Power for testing \(H_{02}\) and \(H_{03}\) in M1 model (\(\rho =0\), \(\gamma =1\)).

Figure 5 shows the empirical sizes of the test when theoretical size has been fixed at \(\alpha =0.05\) and \(\rho =0\) and \(\gamma =1\). We see that empirical size is controlled fairly well for CMI(sp) and for the proposed methods, with the switch (norm/chi_scale) working better than the switch (norm/chi). A superiority of the former is even more pronounced for \(0<\gamma <1\) and when \(X_1,\ldots ,X_k\) are dependent (not shown). Note erratic behaviour of size for CMI, which significantly exceeds 0.1 for certain k and then drops to 0. Figures 6 and 7 show the power of the considered methods for hypotheses \(H_{02}\) and \(H_{03}\). It is seen that for \(\gamma =1\), \(\rho =0\) the expected decrease of power with respect to k is much more moderate for the proposed methods than for CMI and CMI(sp). JMI (norm/chi_scale) works in most cases slightly better than JMI (norm/chi). For \(H_{03}\) power of CMI(sp) is similar to that of CMI but it exceeds it for large k, however, it is significantly smaller than the power of both proposed methods. For \(H_{03}\) superiority of JMI-based tests is visible only for large k when n is moderate (\(n=500,1000\)), whereas for \(H_{02}\) it is also evident for small k. With changing \(\rho \) and \(\gamma \) superiority of the proposed methods is still evident (see Fig. 7). Note that for fixed \(\gamma \) the power of all methods decreases when \(\rho \) increases.

Fig. 7.
figure 7

Power for testing \(H_{02}\) in M1 model (\(n=1000\), \(k=4\)).

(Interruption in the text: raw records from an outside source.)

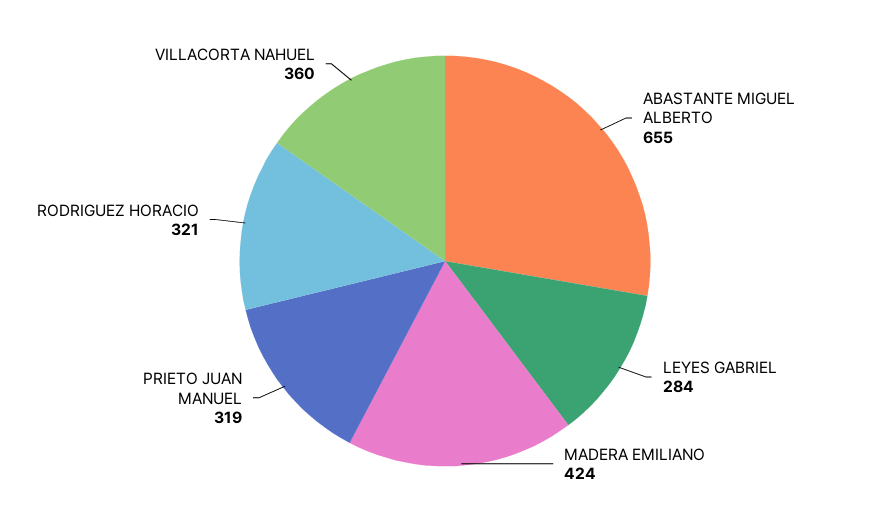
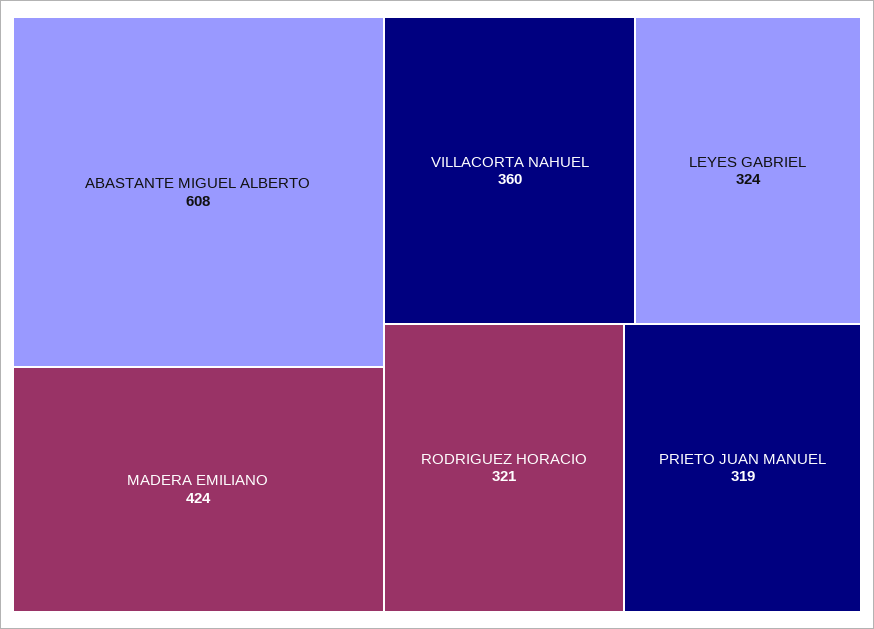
ABASTANTE MIGUEL ALBERTO: 655 -> 608
LEYES GABRIEL: 284 -> 324

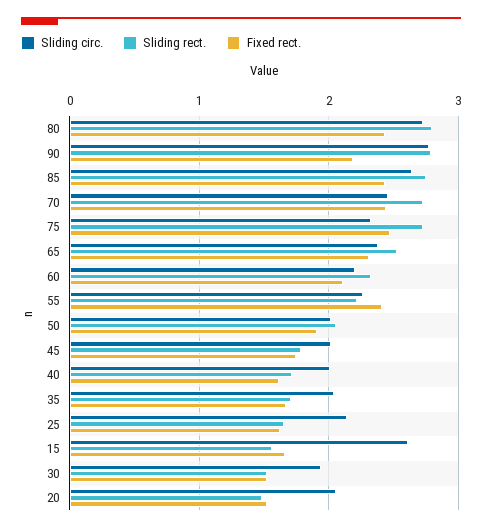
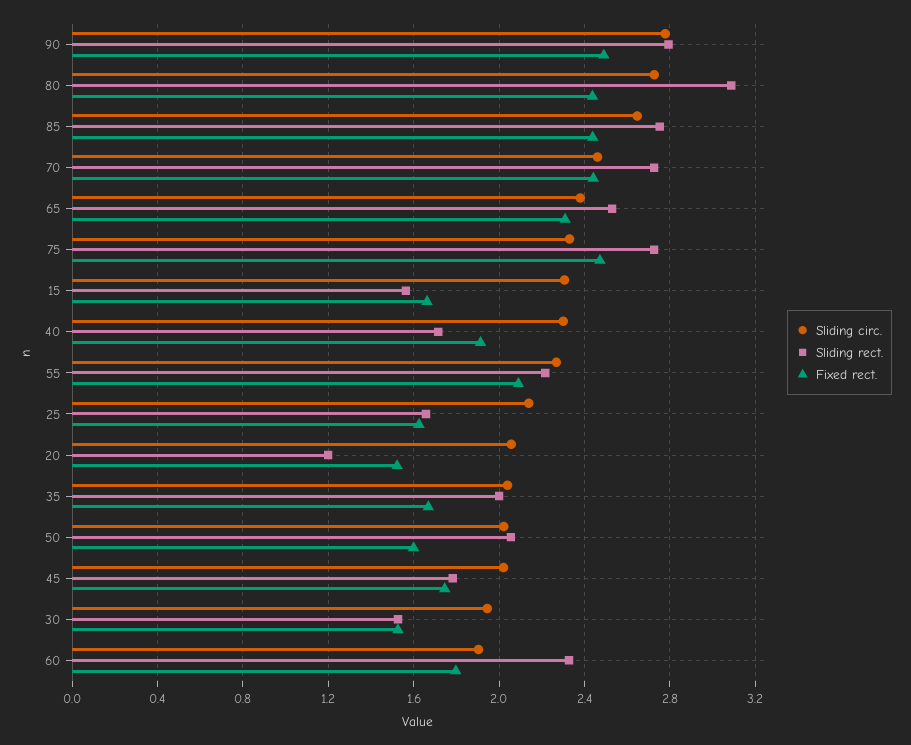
Sliding rect., 80: 2.8 -> 3.1
Fixed rect., 90: 2.2 -> 2.5
Sliding circ., 60: 2.2 -> 1.9
Fixed rect., 60: 2.1 -> 1.8
Fixed rect., 55: 2.4 -> 2.1
Fixed rect., 50: 1.9 -> 1.6
Sliding circ., 40: 2 -> 2.3
Fixed rect., 40: 1.6 -> 1.9
Sliding rect., 35: 1.7 -> 2
Sliding circ., 15: 2.6 -> 2.3
Sliding rect., 20: 1.5 -> 1.2

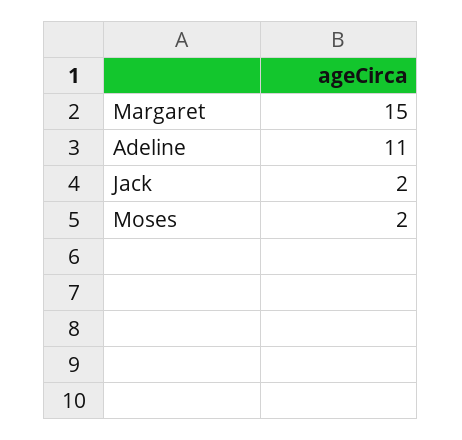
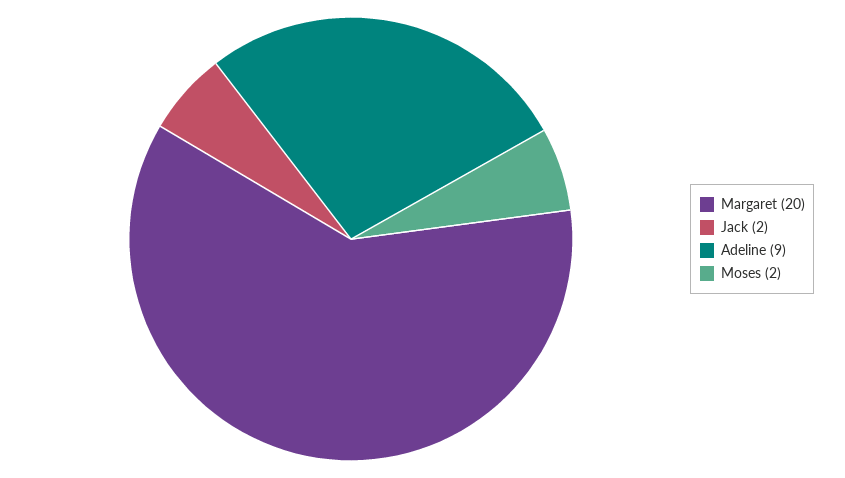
Margaret: 15 -> 20
Adeline: 11 -> 9

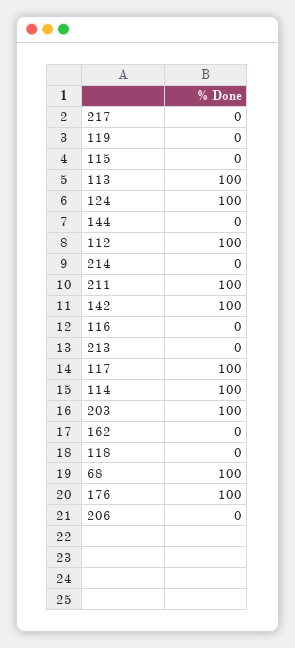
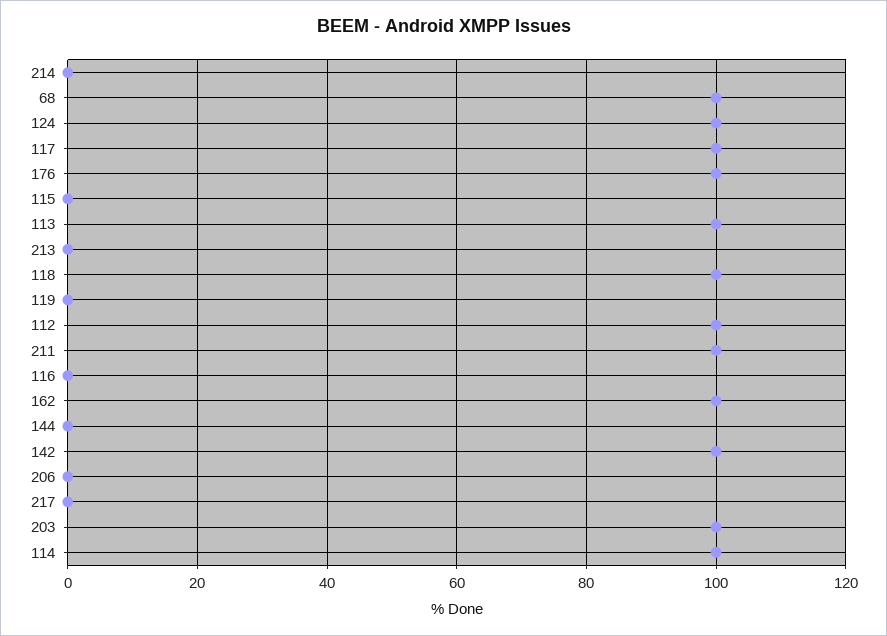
162: 0 -> 100
118: 0 -> 100

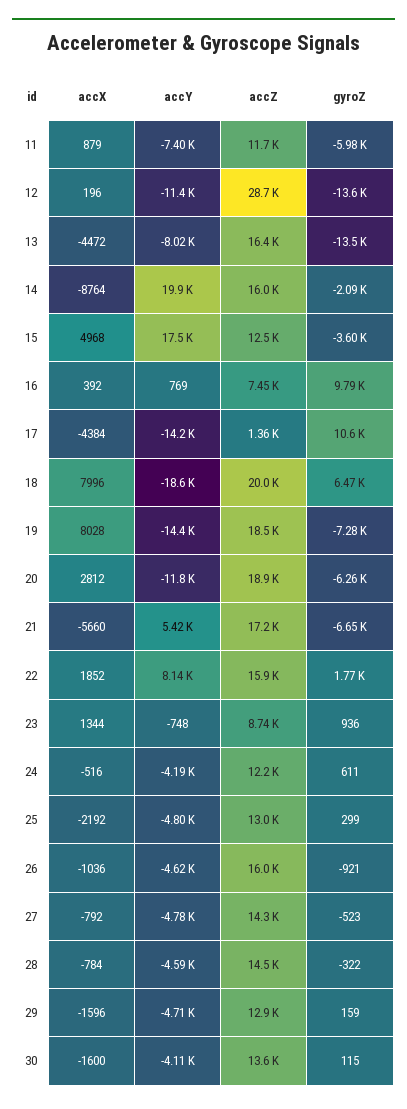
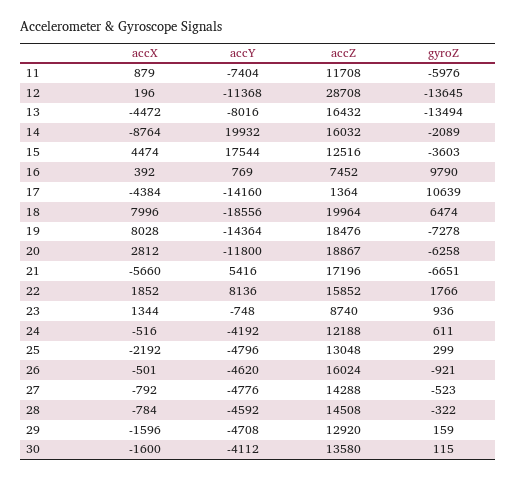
accX, 15: 4968 -> 4474
accX, 26: -1036 -> -501

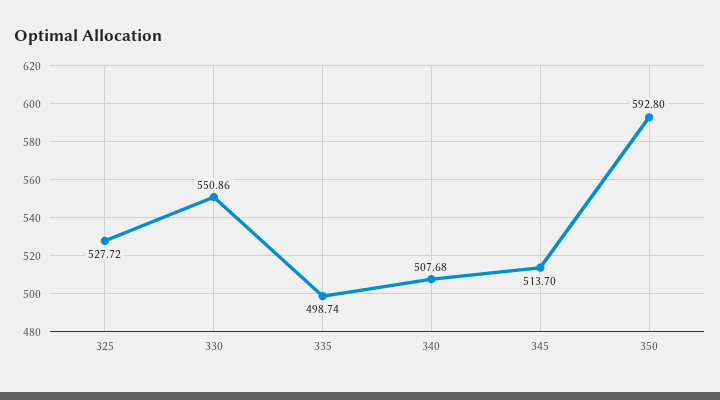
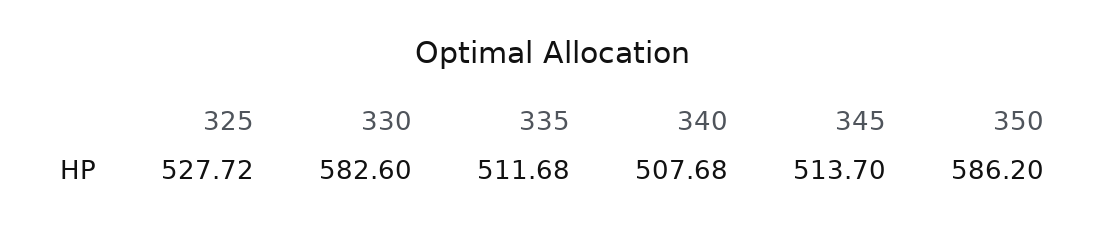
330: 550.86 -> 582.6
335: 498.74 -> 511.68
350: 592.8 -> 586.2

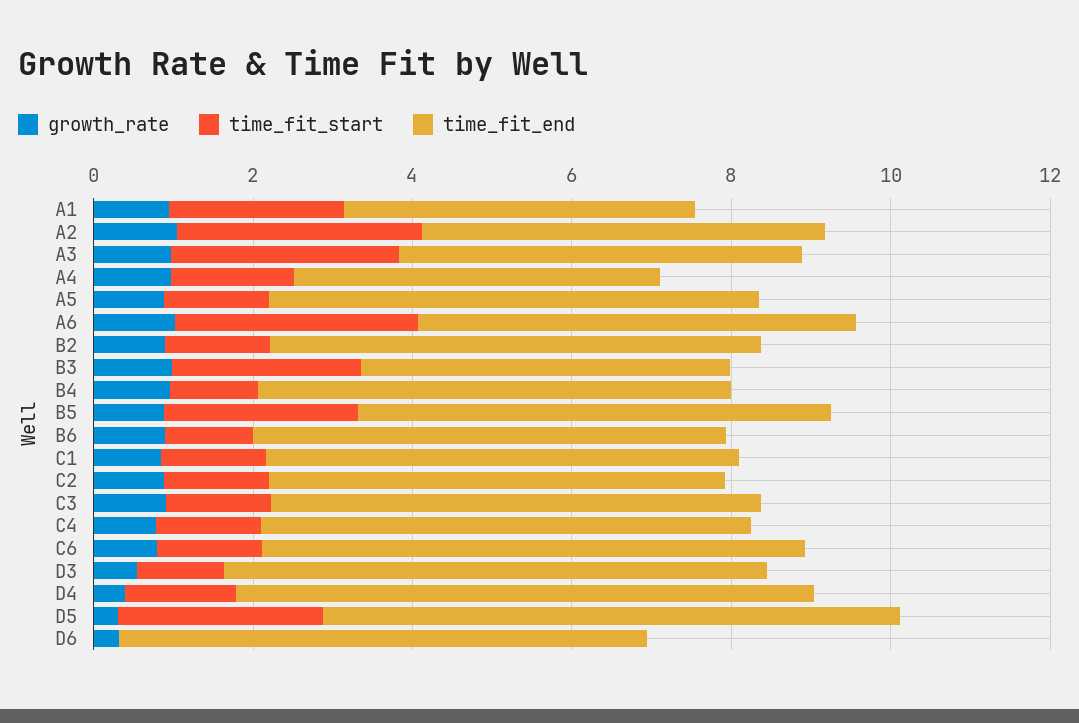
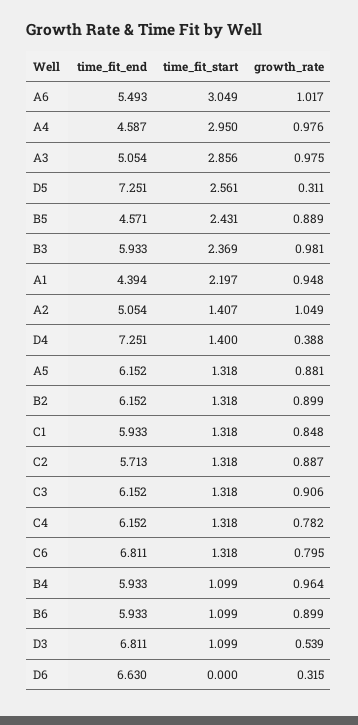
time_fit_start, A2: 3 -> 1.407
time_fit_start, A4: 1.5 -> 2.95
time_fit_end, B3: 4.5 -> 5.933
time_fit_end, B5: 6 -> 4.571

5 Application to Feature Selection

Finally, we illustrate how the proposed test can be applied for Markov Blanket (MB, see e.g. [10]) discovery of Bayesian Networks (BN). MB for a target Y is defined as the minimal set of predictors given which Y and remaining predictors are conditionally independent [2]. We have used the JMI test (with normal/scaled chi square switch) in the Grow and Shrink (GS, see e.g. [8]) algorithm for MB discovery and compared it with GS using CMI and CMi(sp). GS algorithm finds a large set of potentially active features in the Grow phase and then whittles it down in the Shrink phase. In the real data experiments we used another estimator of \(\sigma ^2\) equal to the empirical variance of JMIs calculated for permuted samples which behaved more robustly. The results were evaluated by F measure (the harmonic mean of precision and recall). We have considered several benchmark BNs from BN repository https://www.bnlearn.com/bnrepository (asia, cancer, child, earthquake, sachs, survey). For each of them Y has been chosen as the variable having the largest MB. The results are given in Table 1. It is seen that with respect to F in the majority of cases GS-JMI method is the winner and ties with one of the other methods and the more detailed analysis indicates that this is due to its largest recall in comparison with GS-CMI and GS-CMI(sp) (see supplement [5]). This agrees with our initial motivation of considering such method which was the lack of power (i.e. missing important variables) by CMI-based tests.

Table 1. Values of F measure for GS algorithm using JMI, CMI and CMIsp tests. The winner is in bold.

6 Conclusions

We have proposed a new test of conditional independence based on approximation JMI of the conditional mutual information CMI and its asymptotic distributions. We have shown using synthetic data that the introduced test is more powerful than tests based on asymptotic or permutation distributions of CMI when a conditioning set is large. In our analysis of real data sets we have indicated that the proposed test used in GS algorithm yields promising results in MB discovery problem. Drawback of such a test is that it disregards interactions between predictors and target variables of order higher than 3. Further research topics include systematic study of \(\hat{J}^{\beta ,\gamma }\) and especially how its parameters influence the power of the associated tests and feature selection procedures. Moreover, studying tests based on extended JMI including higher order terms is worthwhile.